> AIM
Update the stretch from the start of the material through the line containing "genus: Cordia": write it out again with "common name" changed to "vernacular name" throughout, everything else unchanged, and give only those lines.

* Start THE INPUT *

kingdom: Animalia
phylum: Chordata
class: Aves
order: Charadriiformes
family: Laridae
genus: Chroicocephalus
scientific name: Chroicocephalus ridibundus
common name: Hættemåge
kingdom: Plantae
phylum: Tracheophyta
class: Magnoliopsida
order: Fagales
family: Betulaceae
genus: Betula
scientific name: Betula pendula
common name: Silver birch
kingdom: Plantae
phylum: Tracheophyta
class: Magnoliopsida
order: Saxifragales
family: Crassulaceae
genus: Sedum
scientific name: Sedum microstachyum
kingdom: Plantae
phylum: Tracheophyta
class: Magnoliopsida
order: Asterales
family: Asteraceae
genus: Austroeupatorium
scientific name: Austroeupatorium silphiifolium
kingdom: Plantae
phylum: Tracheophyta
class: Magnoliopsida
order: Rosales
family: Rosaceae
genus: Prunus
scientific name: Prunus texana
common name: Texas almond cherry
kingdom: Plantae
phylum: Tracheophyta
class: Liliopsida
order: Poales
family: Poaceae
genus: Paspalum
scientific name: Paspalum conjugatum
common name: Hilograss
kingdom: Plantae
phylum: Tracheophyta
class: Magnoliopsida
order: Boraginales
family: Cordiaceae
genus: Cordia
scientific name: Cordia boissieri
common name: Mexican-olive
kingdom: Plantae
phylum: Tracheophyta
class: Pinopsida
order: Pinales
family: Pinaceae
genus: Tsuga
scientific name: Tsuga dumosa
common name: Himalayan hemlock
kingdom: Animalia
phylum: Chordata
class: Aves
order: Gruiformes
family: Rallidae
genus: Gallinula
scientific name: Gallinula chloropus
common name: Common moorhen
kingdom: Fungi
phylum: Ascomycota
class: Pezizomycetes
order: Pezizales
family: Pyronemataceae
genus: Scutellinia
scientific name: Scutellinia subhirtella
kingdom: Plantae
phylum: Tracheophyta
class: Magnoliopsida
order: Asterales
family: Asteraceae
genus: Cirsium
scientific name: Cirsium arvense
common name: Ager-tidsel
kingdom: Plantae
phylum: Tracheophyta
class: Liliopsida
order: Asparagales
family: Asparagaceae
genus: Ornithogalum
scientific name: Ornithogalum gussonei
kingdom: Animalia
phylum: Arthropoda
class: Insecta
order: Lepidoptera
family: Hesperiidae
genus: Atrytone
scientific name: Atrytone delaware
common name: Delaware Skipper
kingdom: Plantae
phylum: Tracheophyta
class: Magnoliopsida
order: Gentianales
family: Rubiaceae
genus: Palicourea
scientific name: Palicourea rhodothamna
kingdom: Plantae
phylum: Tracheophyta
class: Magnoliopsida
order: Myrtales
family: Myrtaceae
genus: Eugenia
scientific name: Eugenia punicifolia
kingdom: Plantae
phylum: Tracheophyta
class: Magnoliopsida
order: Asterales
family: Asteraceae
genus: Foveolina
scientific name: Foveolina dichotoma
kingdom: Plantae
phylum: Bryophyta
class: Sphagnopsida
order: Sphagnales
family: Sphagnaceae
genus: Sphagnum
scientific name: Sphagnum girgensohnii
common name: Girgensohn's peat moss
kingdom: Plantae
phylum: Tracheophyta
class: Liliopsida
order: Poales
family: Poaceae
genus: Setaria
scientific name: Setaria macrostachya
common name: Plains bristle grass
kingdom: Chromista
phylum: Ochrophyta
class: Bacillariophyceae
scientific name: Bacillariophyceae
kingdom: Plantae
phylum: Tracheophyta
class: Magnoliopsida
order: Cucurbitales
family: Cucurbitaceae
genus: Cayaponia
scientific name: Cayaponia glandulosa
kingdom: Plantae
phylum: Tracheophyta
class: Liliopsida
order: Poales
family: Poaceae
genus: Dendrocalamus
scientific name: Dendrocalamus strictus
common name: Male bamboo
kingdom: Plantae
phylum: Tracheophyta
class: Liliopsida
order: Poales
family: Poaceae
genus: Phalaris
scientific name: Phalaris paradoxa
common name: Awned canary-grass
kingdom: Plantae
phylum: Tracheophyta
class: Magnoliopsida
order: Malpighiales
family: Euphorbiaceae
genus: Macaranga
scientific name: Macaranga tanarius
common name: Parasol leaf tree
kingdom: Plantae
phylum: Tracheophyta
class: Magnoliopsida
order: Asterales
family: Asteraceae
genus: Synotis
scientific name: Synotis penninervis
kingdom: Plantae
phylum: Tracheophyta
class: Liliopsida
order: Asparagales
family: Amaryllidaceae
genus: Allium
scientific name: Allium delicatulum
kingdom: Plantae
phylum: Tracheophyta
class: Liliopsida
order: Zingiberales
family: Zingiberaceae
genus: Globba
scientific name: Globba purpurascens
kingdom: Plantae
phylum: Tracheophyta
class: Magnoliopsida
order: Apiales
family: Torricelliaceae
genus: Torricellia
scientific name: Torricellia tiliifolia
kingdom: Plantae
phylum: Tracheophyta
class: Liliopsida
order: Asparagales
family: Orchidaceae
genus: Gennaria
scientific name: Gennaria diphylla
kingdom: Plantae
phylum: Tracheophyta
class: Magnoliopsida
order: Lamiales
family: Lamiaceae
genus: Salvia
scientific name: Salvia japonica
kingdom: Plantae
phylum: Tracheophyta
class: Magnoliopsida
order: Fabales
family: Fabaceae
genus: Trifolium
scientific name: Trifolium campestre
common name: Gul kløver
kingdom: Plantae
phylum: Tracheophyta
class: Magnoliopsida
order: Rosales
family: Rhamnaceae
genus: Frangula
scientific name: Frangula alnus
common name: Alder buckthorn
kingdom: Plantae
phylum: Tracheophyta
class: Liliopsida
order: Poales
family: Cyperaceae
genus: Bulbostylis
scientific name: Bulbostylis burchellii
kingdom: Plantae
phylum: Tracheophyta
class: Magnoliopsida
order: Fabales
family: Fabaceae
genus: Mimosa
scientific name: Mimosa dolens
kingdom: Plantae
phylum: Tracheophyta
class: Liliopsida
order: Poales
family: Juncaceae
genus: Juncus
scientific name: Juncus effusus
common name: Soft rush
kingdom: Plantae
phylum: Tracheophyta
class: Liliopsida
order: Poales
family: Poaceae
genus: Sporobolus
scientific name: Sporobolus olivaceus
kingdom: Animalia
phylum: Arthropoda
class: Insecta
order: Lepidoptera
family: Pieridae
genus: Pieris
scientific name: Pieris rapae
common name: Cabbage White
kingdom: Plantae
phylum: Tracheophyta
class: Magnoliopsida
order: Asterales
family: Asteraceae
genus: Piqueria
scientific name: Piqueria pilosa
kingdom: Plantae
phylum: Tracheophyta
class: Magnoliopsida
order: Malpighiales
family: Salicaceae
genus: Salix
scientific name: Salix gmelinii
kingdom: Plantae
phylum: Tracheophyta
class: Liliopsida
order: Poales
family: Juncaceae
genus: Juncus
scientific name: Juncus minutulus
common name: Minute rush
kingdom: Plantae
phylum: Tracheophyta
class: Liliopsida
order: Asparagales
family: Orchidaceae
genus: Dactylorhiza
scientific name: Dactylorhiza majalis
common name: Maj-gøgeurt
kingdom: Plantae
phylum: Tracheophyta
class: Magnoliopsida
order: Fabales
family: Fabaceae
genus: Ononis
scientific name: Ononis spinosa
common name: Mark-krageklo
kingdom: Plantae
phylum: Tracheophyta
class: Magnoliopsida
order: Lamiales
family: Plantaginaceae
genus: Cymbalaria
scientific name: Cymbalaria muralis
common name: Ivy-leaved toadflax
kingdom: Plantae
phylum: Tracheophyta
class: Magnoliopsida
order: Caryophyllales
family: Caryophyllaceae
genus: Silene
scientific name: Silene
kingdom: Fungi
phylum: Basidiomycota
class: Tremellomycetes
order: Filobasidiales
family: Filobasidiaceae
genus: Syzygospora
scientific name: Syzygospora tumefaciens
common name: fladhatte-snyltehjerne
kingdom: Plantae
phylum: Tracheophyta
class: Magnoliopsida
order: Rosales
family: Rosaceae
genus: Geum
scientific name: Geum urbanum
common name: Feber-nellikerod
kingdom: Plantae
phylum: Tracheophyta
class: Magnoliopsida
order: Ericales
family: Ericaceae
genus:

* End THE INPUT *

> REPLY
kingdom: Animalia
phylum: Chordata
class: Aves
order: Charadriiformes
family: Laridae
genus: Chroicocephalus
scientific name: Chroicocephalus ridibundus
vernacular name: Hættemåge
kingdom: Plantae
phylum: Tracheophyta
class: Magnoliopsida
order: Fagales
family: Betulaceae
genus: Betula
scientific name: Betula pendula
vernacular name: Silver birch
kingdom: Plantae
phylum: Tracheophyta
class: Magnoliopsida
order: Saxifragales
family: Crassulaceae
genus: Sedum
scientific name: Sedum microstachyum
kingdom: Plantae
phylum: Tracheophyta
class: Magnoliopsida
order: Asterales
family: Asteraceae
genus: Austroeupatorium
scientific name: Austroeupatorium silphiifolium
kingdom: Plantae
phylum: Tracheophyta
class: Magnoliopsida
order: Rosales
family: Rosaceae
genus: Prunus
scientific name: Prunus texana
vernacular name: Texas almond cherry
kingdom: Plantae
phylum: Tracheophyta
class: Liliopsida
order: Poales
family: Poaceae
genus: Paspalum
scientific name: Paspalum conjugatum
vernacular name: Hilograss
kingdom: Plantae
phylum: Tracheophyta
class: Magnoliopsida
order: Boraginales
family: Cordiaceae
genus: Cordia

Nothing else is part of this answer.